--- BRANO DA LEGGERE ---
Covid19Italia.help: volontari al servizio della comunità con il civic hacking

«Ho abbracciato il progetto – spiega Puliafito – perché ho pensato che potevo rendermi utile in questa contingenza, attraverso un servizio che è davvero d’ascolto degli altri e risponde ai loro bisogni. Ad oggi tra chi fa il lavoro di programmatore e chi invece si occupa dell’inserimento delle iniziative, siamo ormai più di 100 i volontari».

Il principio alla base di covid19italia.help si riallaccia al percorso già sperimentato da Action Aid con terremotocentroitalia.info per aiutare la gestione di quell’emergenza. Si tratta, infatti, di una piattaforma comunitaria di civic hacking – ovvero la ricerca di soluzioni alternative e creative a problemi che interessano la collettività – in cui i volontari si mettono a disposizione per fare la propria parte nella gestione dell’emergenza e per aiutare a trovare soluzioni alternative, utilizzando strumenti digitali e interattivi come gli Open Data.

Come funziona Covid19Italia.help: aggiornamento continuo sulle informazioni utili al cittadino

«Nato per condividere – continua Puliafito –  informazioni importanti utili, affidabili e verificate nell’incertezza dettata dall’emergenza Coronavirus, Covid19Italia.help è aggiornato in tempo reale, raccoglie tutte le informazioni su quello che è importante sapere e che impatta sulle nostre vite a causa dell’emergenza: chi contattare per aiuti, documenti ufficiali, servizi disponibili, normative, come fare per dare una mano, iniziative solidali, richieste e offerte d’aiuto, raccolte fondi e altro ancora».

Lo scopo della piattaforma è quello di verificare, aggregare ed etichettare segnalazioni di varia natura, al fine di mettere in contatto richieste di aiuto e offerte di beni e servizi. Vengono inoltre raccolte e pubblicate (solo dopo un’accurata verifica) iniziative solidali, culturali e dirette a promuovere ed implementare telelavoro e didattica a distanza.

Un controllo che ha portato a gestire, in un mese e mezzo, 1578 segnalazioni, verificandone 1386. E le segnalazioni riguardano, tra l’altro, consegne e commissioni (353), didattica a distanza e-learning 56, Raccolte fondi (260), Servizi e iniziative solidali private (430) e Supporto psicologico (176).
--- CONTENUTO DEI DATI ---
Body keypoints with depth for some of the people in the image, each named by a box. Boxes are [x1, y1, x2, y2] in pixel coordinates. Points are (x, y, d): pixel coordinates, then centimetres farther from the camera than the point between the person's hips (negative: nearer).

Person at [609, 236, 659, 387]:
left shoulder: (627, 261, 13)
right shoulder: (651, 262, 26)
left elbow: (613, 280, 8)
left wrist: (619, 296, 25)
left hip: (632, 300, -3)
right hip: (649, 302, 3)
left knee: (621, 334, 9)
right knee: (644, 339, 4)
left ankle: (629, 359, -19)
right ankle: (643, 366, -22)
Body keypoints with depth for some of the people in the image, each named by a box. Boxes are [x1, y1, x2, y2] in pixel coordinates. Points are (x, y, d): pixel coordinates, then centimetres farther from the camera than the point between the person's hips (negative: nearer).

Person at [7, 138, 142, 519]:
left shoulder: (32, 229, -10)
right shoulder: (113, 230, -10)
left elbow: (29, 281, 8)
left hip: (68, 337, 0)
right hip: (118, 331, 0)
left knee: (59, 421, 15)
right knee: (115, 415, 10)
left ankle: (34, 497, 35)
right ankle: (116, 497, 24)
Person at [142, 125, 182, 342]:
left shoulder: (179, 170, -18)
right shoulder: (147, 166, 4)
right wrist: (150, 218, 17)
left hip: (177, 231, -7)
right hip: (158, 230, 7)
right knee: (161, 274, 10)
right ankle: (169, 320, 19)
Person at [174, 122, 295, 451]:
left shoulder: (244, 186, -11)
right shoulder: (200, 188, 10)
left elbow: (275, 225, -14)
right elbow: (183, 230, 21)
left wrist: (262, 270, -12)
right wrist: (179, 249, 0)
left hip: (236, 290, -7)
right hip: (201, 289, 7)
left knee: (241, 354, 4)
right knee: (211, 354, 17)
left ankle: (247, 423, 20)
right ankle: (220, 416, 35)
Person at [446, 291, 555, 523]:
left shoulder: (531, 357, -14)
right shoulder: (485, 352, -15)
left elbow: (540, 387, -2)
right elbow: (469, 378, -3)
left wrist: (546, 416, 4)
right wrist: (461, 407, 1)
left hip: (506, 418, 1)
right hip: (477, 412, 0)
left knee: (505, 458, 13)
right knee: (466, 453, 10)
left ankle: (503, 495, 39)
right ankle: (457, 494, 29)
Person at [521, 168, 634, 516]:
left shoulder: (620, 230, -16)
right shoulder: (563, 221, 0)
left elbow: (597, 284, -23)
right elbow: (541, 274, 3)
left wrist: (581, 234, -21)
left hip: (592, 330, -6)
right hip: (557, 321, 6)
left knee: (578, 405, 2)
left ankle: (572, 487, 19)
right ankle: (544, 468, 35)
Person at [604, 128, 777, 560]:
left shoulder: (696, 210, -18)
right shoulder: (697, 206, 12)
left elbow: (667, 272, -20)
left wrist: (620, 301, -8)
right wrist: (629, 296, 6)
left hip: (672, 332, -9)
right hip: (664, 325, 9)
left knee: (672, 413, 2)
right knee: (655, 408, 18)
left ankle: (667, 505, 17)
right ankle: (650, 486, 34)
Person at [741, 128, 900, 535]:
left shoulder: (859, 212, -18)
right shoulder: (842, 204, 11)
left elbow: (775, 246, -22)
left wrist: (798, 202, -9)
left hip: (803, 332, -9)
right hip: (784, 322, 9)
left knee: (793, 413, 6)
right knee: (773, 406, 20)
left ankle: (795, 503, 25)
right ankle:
---
ISTRUZIONI =
1. Nel testo su Covid19Italia.help, riscrivi in forma di elenco il paragrafo che inizia con "Lo scopo della piattaforma", conservandone i fatti principali.
2. Secondo il testo su Covid19Italia.help, quanti sono ad oggi i volontari del progetto?
3. Continua il testo su Covid19Italia.help dopo l'ultima frase riportata.

RISPOSTE =
1.
- La piattaforma verifica, aggrega ed etichetta segnalazioni di varia natura.
- Mette in contatto richieste di aiuto e offerte di beni e servizi.
- Raccoglie e pubblica, solo dopo un'accurata verifica, iniziative solidali e culturali.
- Raccoglie e pubblica anche iniziative per promuovere telelavoro e didattica a distanza.

2. Sono più di 100, tra chi lavora come programmatore e chi si occupa dell'inserimento delle iniziative.

3.
Qui sotto un esempio di post condiviso sulla pagina Facebook di Covid19Italia.help

«È un modo – aggiunge Puliafito – per aiutare e aiutarci dando visibilità alle tantissime iniziative di solidarietà che nascono giorno dopo giorno. Ma allo stesso tempo, rendendosi utili verso quelle che possono sembrare esigenze minori rispetto alla massa ma che per chi le vive sulla propria pelle sono situazioni davvero importanti. Si tratta di una piattaforma basata realmente sull’ascolto, ed è questa la sua forza. D’altra parte è un modello che rispecchia il mio modo di sentire il giornalismo. Sono convinto che, in contesti emergenziali, quando si comunica a un pubblico potenzialmente interessato dall’emergenza, bisognerebbe ricordarsi, prima di tutto, che i primi destinatari dell’informazione sono proprio i cittadini, i lettori che sono anche coinvolti nell’emergenza stessa».

Un’infrastruttura open source che può essere riutilizzata

Il progetto covid19italia.help ha anche un occhio rivolto al “riuso“. Ogni componente software che viene sviluppato è rilasciato con una licenza Open Source che ne permette il riuso e ne promuove lo sviluppo pubblicamente. I dati raccolti e prodotti vengono pubblicati e tenuti aggiornati come Open Data. Pertanto, tutta l’infrastruttura è ri-usabile da organizzazioni, associazioni, gruppi informali e anche pubbliche amministrazioni che avessero bisogno di un servizio per informare e attivarsi per rispondere all’emergenza covid19.